Sr. Presidente, Srªs e Srs. Senadores, sabemos que o antigo Funrural pagava ao trabalhador rural uma aposentadoria correspondente a meio salário mínimo, quando ele completava 60 anos de idade e, no caso das mulheres, 55 anos. Mais tarde, promulgada a Constituição vigente e definida a sua legislação complementar, esse benefício passou a ser de um salário mínimo e ganhou, assim, contornos de mecanismo de distribuição de renda – uma renda que vai além da pessoa do titular, porque significa a sobrevivência de sua família e a única fonte confiável de recursos que circula em milhares de pequenas comunidades no interior do País.  

O Presidente Fernando Henrique Cardoso, na sua recente visita ao Acre, deu força a essa interpretação, quando declarou que o pagamento de aposentadoria aos trabalhadores rurais e aos chamados "Soldados da Borracha" era "uma efetiva forma de distribuição de renda no País".  

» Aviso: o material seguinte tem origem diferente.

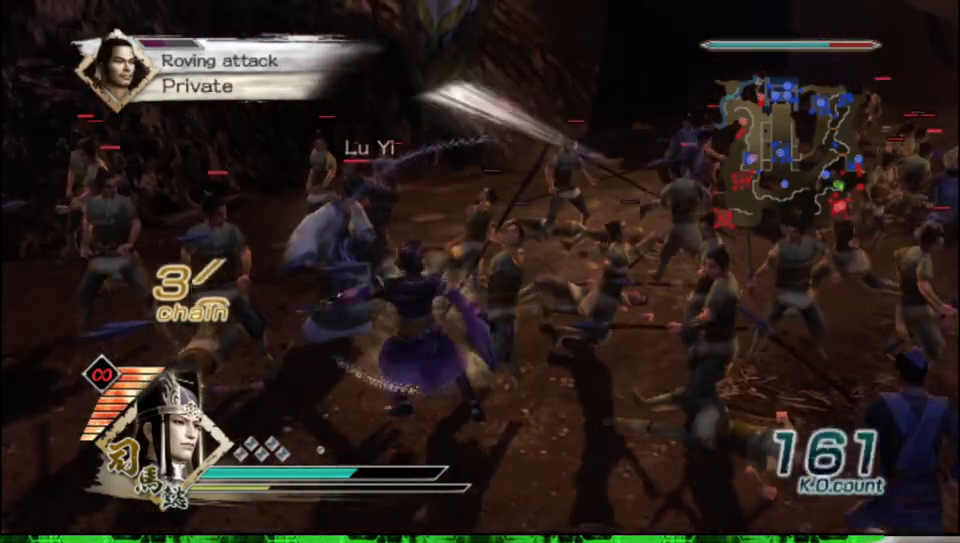
{"buttons": [], "left_stick": "up", "right_stick": "center"}
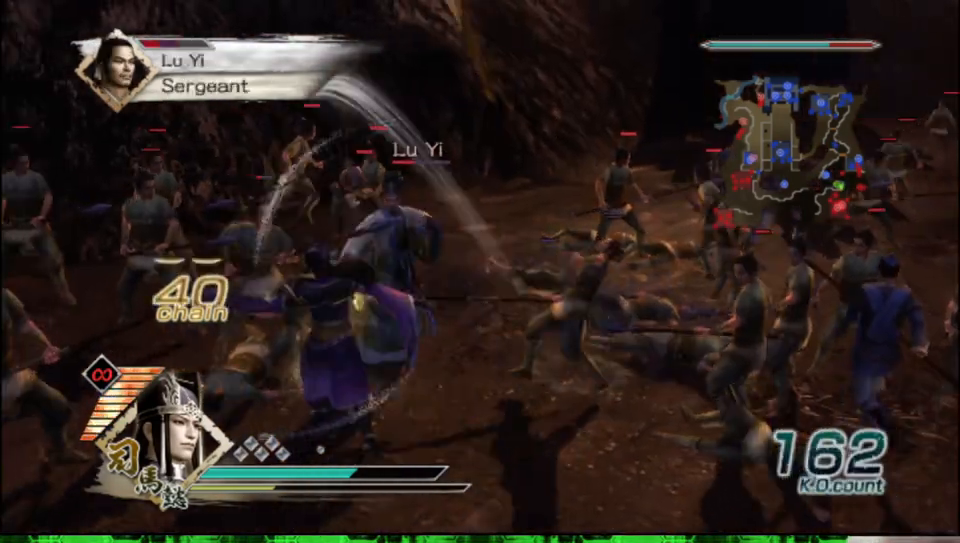
{"buttons": ["X"], "left_stick": "up", "right_stick": "center"}
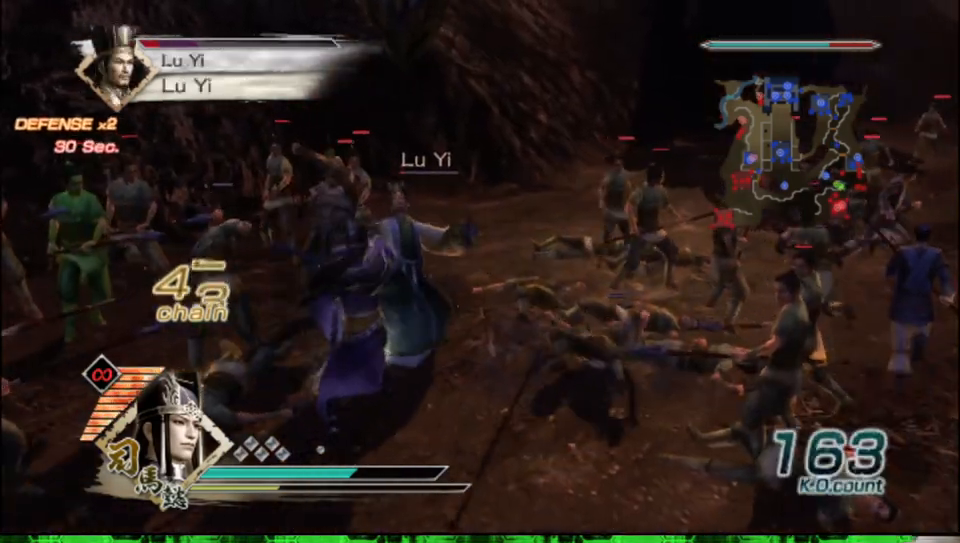
{"buttons": [], "left_stick": "up", "right_stick": "center"}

"Soldados da Borracha" são antigos trabalhadores, recrutados no Nordeste pelo Governo brasileiro para reativar os seringais da Amazônia, que hoje, envelhecidos e doentes, recebem uma pensão mensal de dois salários mínimos. Essa pensão foi assegurada pela emenda que inseri na Constituição de 1988, em reconhecimento à expressiva contribuição dada ao Brasil por aqueles desbravadores, viabilizando o cumprimento do acordo celebrado com as nações aliadas para produzir borracha nos seringais da Amazônia e, assim, atender às necessidades do esforço de guerra contra o nazi-fascismo.  

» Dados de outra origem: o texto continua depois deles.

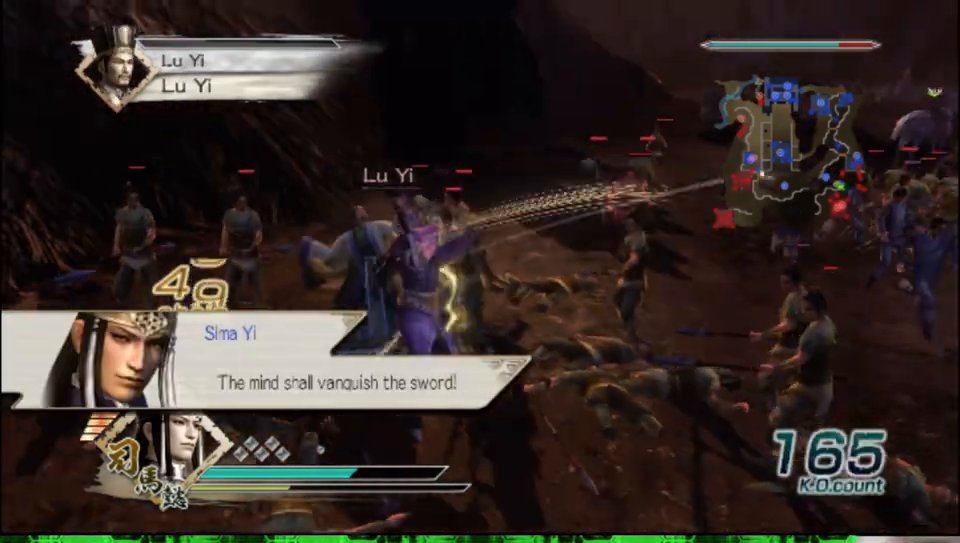
{"buttons": [], "left_stick": "up-left", "right_stick": "center", "events": [[217, "left_stick", "up-left"]]}
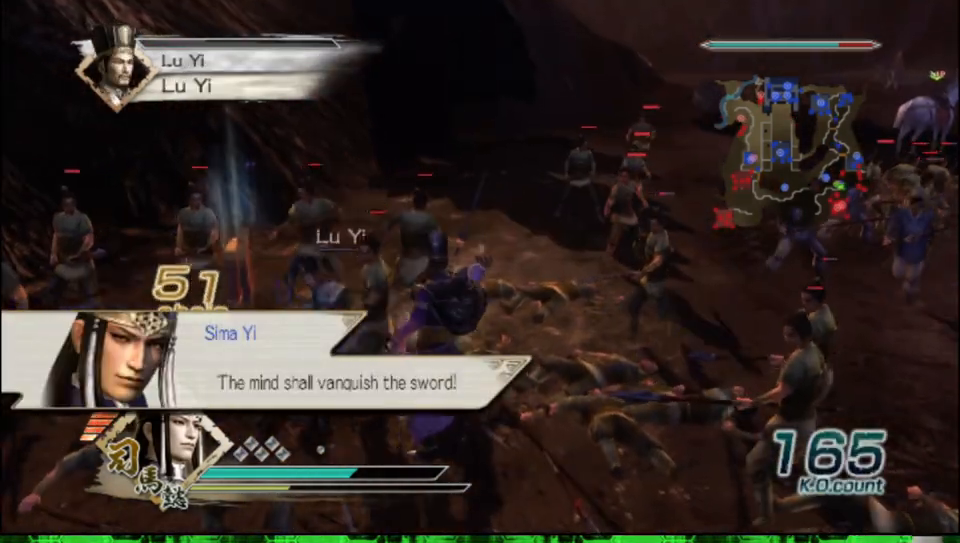
{"buttons": [], "left_stick": "up", "right_stick": "center", "events": [[250, "left_stick", "center"], [400, "right_stick", "right"], [450, "right_stick", "center"], [483, "left_stick", "up"]]}
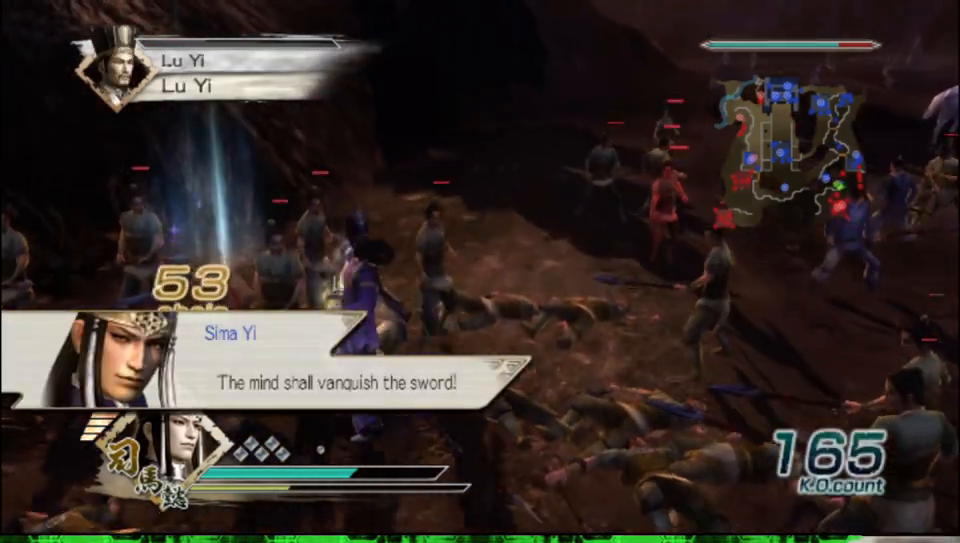
{"buttons": [], "left_stick": "down", "right_stick": "center", "events": [[167, "left_stick", "center"], [300, "left_stick", "left"], [467, "left_stick", "down"]]}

No entanto, agora, vem o Ministério da Previdência e Assistência Social determinar às suas superintendências ou representações regionais que cancelem as aposentadorias daqueles trabalhadores que não comprovarem, por intermédio de documentação reconhecida pela burocracia, a sua condição de trabalhador rural ou de ex-soldado da borracha. Ora, até o próprio Presidente da República reconhece que essa aposentadoria é uma maneira de distribuição de renda – indo, assim, ao encontro de iniciativas como a do Senador Eduardo Suplicy, autor de um Projeto de Renda Mínima para as populações carentes.  

Sr. Presidente, não podemos aceitar passivamente a decisão do Ministério da Previdência, de mandar cancelar milhares, talvez milhões de aposentadorias, de trabalhadores rurais que não tiveram condições de apresentar documentos capazes de comprovar o fato de terem trabalhado na zona rural.  

Os tecno-burocratas, cumprindo decisões do Ministério, exigem, por exemplo, que o trabalhador rural apresente uma nota fiscal fornecida por algum comerciante que lhe tenha vendido mantimentos ou utensílios usados no seu trabalho. Ora, sabemos que no interior, principalmente na Amazônia, nenhum vendedor fornece nota fiscal ou recibo de quitação de qualquer pagamento. E fica ainda mais difícil imaginar que isso fosse possível ou rotineiro há 20, 30, 40, 50 anos. Mais ainda, é absurdo exigir que pessoas tão simples, de poucos conhecimentos e nenhuma formação administrativa, guardassem por meio século papéis de valor desconhecido.  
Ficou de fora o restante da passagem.